Isolate every line in the data with the string "ischaemic" and copy it.

PROVIDED DATA below:

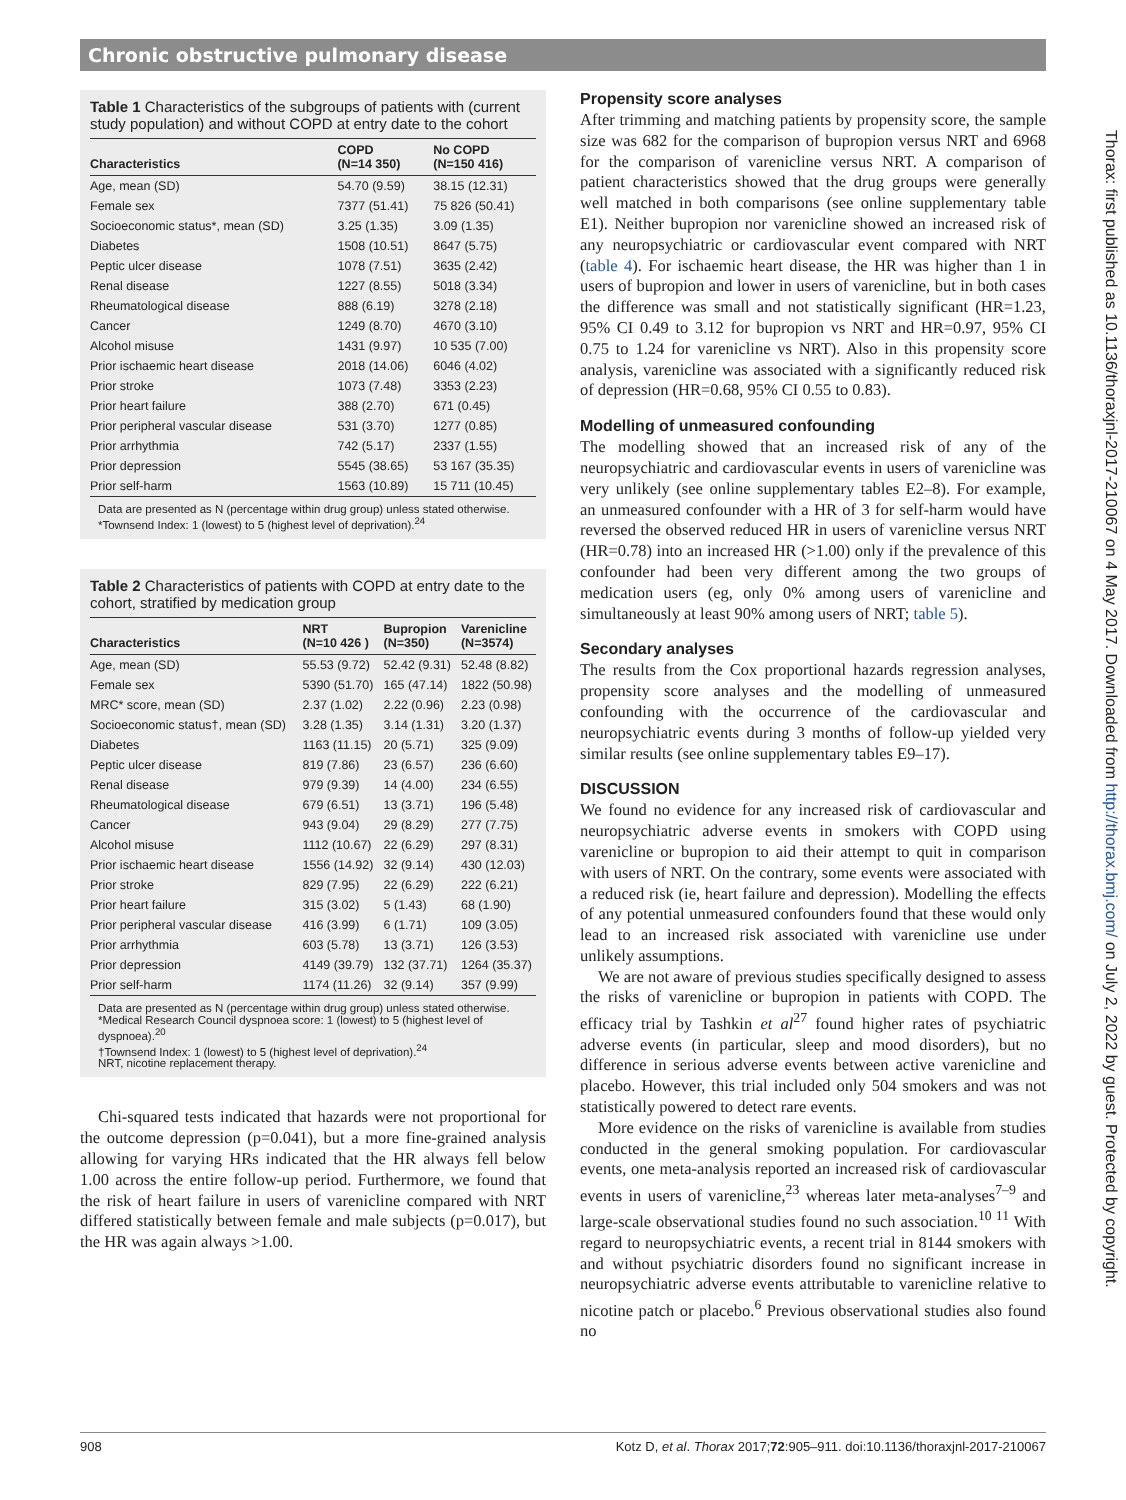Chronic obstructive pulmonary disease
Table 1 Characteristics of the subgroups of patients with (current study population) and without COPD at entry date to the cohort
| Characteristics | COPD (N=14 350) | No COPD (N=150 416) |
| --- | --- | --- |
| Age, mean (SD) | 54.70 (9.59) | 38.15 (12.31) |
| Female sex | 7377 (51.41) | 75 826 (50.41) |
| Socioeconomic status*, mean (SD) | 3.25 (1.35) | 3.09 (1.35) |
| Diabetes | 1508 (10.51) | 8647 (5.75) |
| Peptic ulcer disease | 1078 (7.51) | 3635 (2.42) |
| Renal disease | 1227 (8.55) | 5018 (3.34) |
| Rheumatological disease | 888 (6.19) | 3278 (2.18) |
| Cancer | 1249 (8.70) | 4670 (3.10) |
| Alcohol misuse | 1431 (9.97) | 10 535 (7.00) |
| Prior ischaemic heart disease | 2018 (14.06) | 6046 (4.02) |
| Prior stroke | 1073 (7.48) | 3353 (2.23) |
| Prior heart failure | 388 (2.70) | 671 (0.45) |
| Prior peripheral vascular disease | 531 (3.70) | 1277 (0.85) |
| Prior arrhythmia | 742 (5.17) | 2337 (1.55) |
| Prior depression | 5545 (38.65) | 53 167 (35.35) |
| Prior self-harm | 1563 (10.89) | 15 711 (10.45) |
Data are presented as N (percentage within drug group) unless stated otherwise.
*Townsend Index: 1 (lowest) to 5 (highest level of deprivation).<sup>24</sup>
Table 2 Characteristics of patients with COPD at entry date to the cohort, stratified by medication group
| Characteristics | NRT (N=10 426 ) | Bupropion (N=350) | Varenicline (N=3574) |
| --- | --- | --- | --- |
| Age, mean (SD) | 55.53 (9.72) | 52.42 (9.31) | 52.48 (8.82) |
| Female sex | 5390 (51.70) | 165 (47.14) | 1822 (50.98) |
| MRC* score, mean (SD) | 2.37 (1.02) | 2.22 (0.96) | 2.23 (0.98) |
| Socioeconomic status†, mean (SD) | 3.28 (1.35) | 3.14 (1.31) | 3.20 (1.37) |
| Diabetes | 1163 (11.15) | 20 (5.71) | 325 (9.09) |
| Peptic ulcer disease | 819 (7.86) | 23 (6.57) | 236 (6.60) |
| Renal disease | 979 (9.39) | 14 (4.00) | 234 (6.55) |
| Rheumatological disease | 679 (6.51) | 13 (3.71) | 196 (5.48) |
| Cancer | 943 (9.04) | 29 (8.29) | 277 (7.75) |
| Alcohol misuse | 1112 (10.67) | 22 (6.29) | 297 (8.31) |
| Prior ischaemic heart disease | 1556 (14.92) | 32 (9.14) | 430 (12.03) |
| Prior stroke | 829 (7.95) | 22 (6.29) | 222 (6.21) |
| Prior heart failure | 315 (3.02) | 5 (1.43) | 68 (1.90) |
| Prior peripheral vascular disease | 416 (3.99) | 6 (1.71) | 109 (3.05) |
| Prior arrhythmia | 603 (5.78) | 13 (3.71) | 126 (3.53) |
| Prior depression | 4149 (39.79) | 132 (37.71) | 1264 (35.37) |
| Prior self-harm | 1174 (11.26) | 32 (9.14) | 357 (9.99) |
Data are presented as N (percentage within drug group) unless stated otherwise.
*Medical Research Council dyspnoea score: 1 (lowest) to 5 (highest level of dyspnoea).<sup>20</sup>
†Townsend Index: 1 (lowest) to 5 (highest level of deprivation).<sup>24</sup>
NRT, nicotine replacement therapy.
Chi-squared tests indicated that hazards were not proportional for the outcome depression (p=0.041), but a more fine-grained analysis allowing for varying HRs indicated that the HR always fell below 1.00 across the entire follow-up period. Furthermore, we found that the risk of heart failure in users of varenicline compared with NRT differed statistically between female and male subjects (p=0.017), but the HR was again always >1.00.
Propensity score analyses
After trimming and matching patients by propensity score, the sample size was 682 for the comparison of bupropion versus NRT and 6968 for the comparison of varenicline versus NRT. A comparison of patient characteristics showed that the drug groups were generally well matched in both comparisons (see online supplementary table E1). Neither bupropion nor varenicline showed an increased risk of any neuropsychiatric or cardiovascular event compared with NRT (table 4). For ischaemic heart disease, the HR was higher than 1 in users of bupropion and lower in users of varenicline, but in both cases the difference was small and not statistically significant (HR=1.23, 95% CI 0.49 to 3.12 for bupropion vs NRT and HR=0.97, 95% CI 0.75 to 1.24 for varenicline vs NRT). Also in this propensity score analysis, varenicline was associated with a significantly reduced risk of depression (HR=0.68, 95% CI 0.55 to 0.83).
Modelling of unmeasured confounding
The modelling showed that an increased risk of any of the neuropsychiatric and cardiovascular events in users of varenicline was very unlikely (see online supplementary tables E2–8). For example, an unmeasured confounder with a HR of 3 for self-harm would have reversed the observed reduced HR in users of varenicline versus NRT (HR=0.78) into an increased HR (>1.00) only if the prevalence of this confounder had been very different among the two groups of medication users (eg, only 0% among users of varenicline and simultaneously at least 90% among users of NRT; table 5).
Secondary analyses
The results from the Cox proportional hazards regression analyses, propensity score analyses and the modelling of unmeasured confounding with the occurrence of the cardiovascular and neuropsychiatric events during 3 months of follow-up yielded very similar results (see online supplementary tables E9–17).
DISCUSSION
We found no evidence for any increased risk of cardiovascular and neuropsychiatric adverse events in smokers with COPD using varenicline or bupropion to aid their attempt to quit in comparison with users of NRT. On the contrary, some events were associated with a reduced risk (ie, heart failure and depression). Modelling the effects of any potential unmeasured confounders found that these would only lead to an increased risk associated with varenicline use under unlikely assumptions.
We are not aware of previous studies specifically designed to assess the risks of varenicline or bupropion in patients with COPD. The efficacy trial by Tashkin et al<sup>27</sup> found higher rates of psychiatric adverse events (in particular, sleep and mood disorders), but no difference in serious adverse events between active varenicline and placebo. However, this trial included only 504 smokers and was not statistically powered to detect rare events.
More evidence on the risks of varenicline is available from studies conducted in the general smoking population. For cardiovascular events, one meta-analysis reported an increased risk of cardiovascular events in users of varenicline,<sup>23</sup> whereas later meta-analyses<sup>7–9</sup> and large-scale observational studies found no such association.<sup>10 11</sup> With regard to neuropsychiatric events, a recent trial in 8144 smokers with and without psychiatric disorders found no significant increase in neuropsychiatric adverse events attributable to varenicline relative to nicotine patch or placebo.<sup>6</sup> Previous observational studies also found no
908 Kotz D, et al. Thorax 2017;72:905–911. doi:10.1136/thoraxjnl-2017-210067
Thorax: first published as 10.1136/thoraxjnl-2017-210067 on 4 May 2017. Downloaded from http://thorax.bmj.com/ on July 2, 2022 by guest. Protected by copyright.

End of PROVIDED DATA.

** EXERCISE RESPONSE **
| Prior ischaemic heart disease | 2018 (14.06) | 6046 (4.02) |
| Prior ischaemic heart disease | 1556 (14.92) | 32 (9.14) | 430 (12.03) |
After trimming and matching patients by propensity score, the sample size was 682 for the comparison of bupropion versus NRT and 6968 for the comparison of varenicline versus NRT. A comparison of patient characteristics showed that the drug groups were generally well matched in both comparisons (see online supplementary table E1). Neither bupropion nor varenicline showed an increased risk of any neuropsychiatric or cardiovascular event compared with NRT (table 4). For ischaemic heart disease, the HR was higher than 1 in users of bupropion and lower in users of varenicline, but in both cases the difference was small and not statistically significant (HR=1.23, 95% CI 0.49 to 3.12 for bupropion vs NRT and HR=0.97, 95% CI 0.75 to 1.24 for varenicline vs NRT). Also in this propensity score analysis, varenicline was associated with a significantly reduced risk of depression (HR=0.68, 95% CI 0.55 to 0.83).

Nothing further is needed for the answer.